*** Opening Extracted data ***

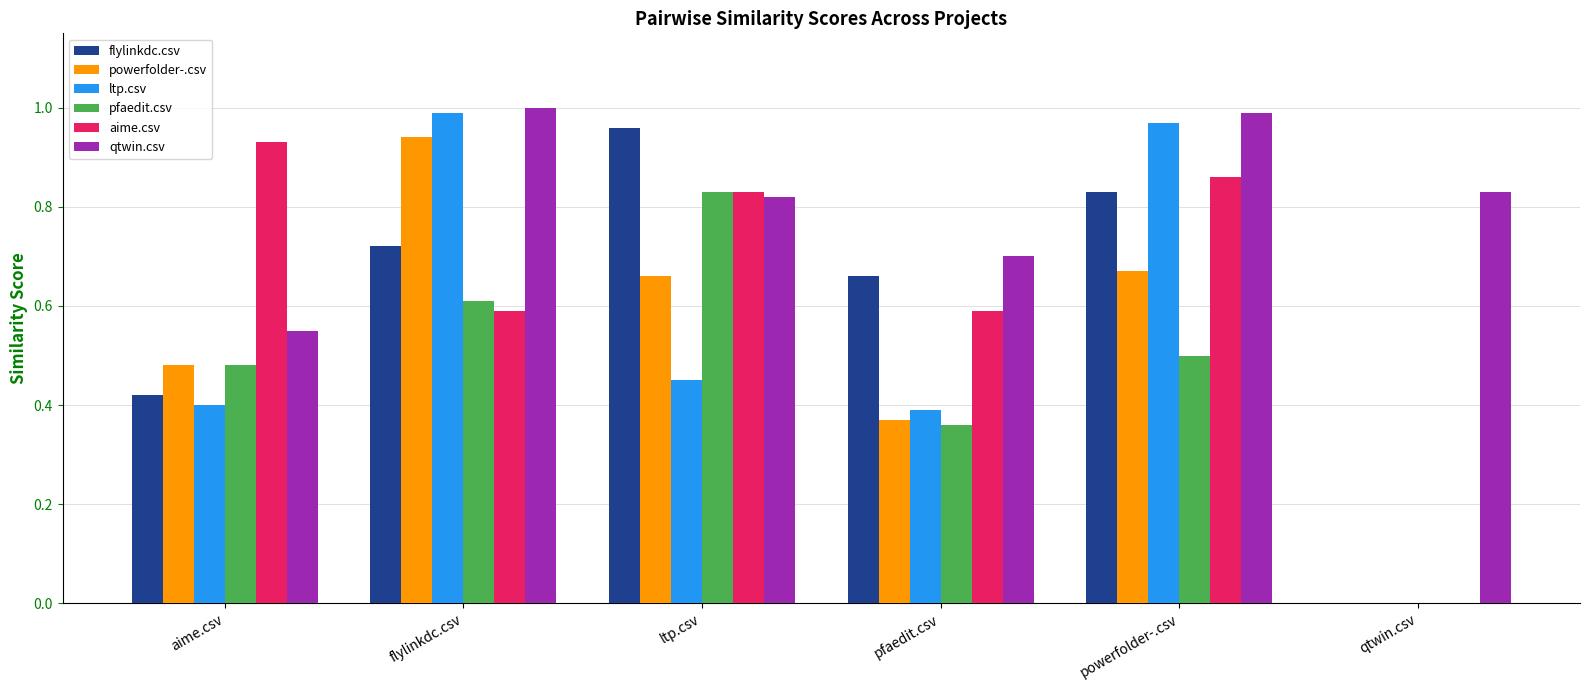

How many positive values does the aime.csv series have?

5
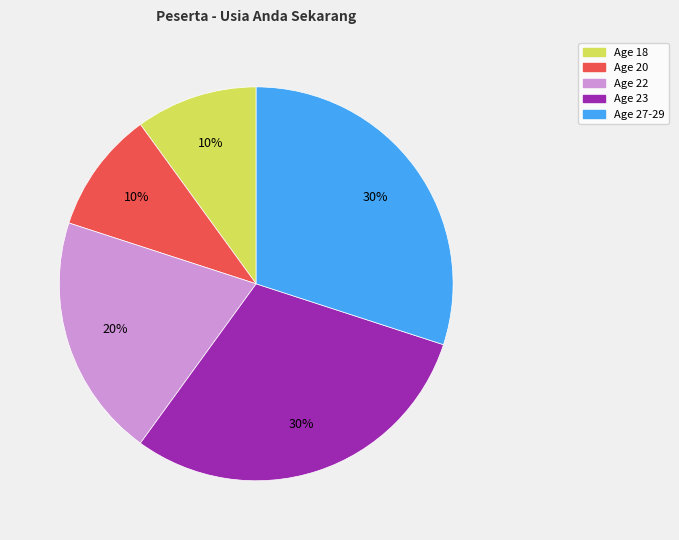

To the nearest percent, what is the average slice percentage?

20%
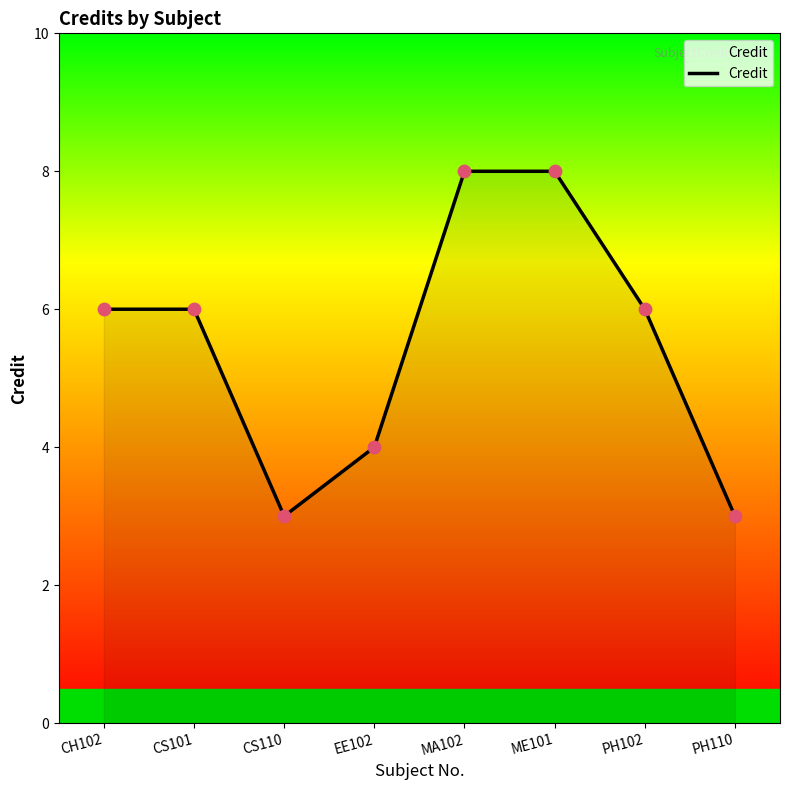

What is the change in value from EE102 to PH102?

+2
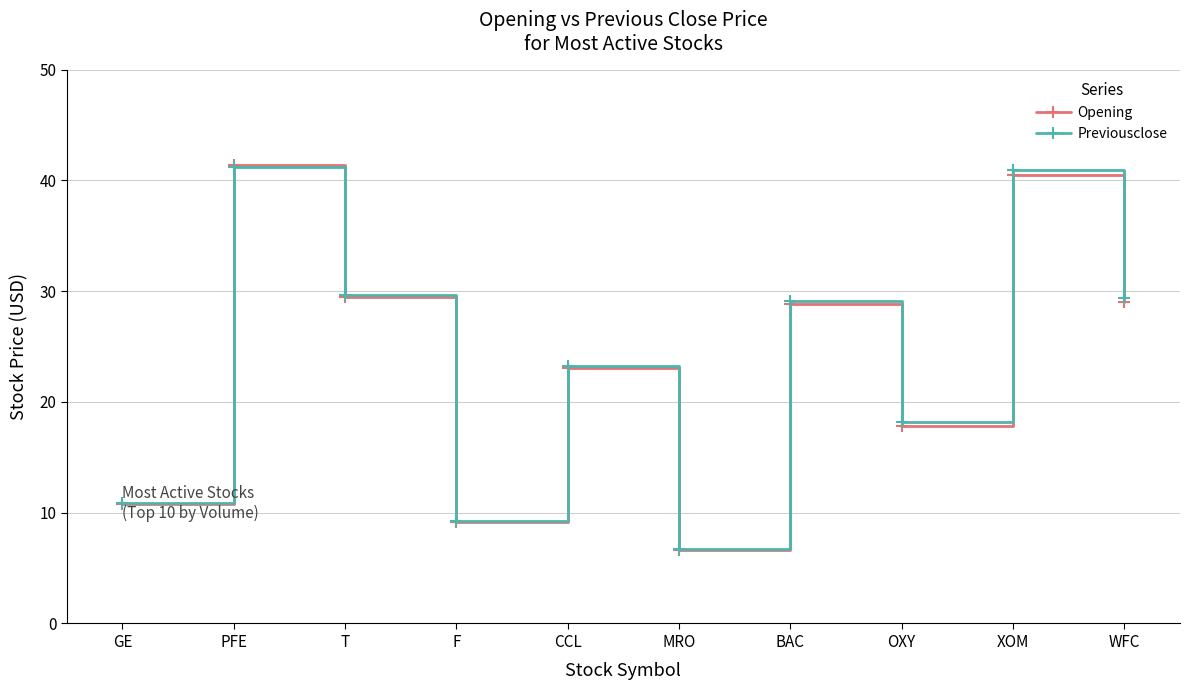

What is the label of the 7th point from the right?

F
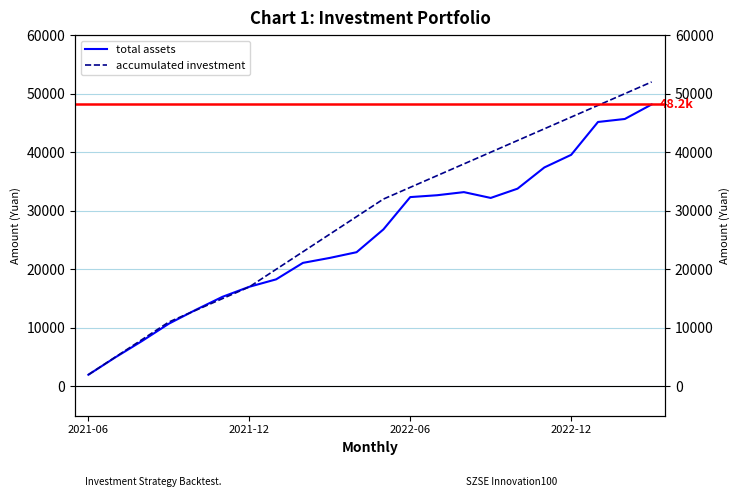

At which category does the chart reach its minimum across all series?

2021-06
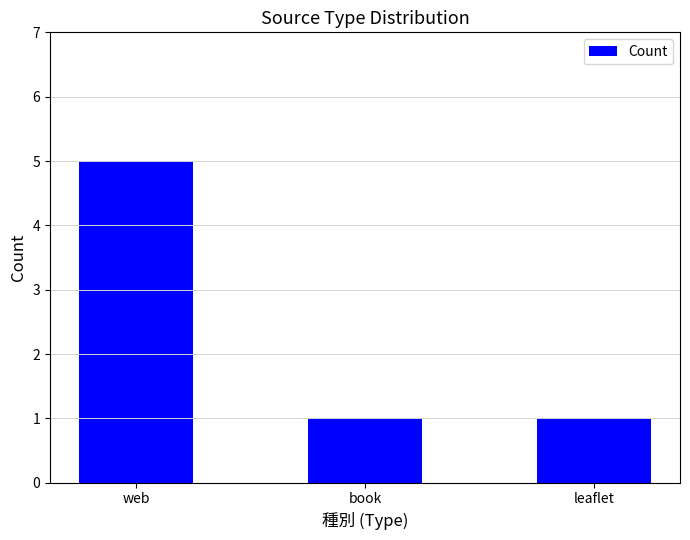

What is the difference between the maximum and minimum values?

4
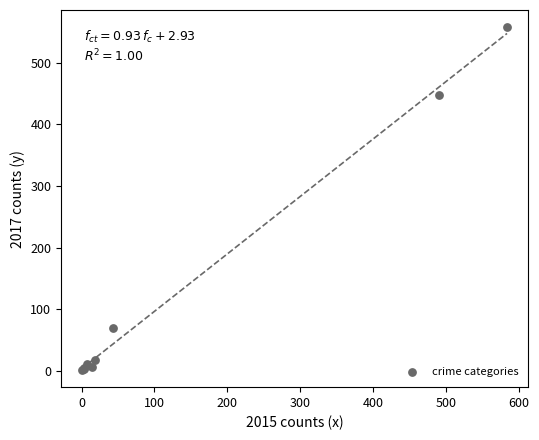

What Y value in the scatter plot is closest to 279?

447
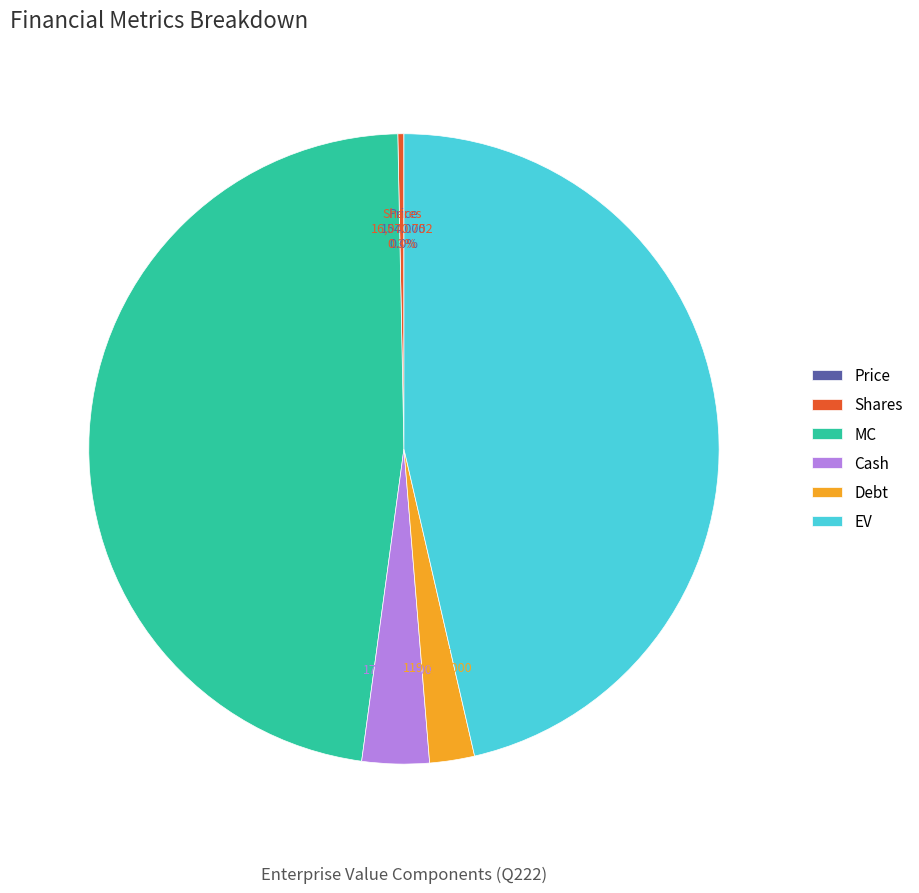

Which category has the biggest portion of the pie?

MC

*** Closing Extracted data ***

*What to produce*: Switch every "category" in the data above to "group", then write out all of the data again with nothing else changed. Leave the pictures out.

*Response*:
How many positive values does the aime.csv series have?

5

To the nearest percent, what is the average slice percentage?

20%

What is the change in value from EE102 to PH102?

+2

What is the label of the 7th point from the right?

F

At which group does the chart reach its minimum across all series?

2021-06

What is the difference between the maximum and minimum values?

4

What Y value in the scatter plot is closest to 279?

447

Which group has the biggest portion of the pie?

MC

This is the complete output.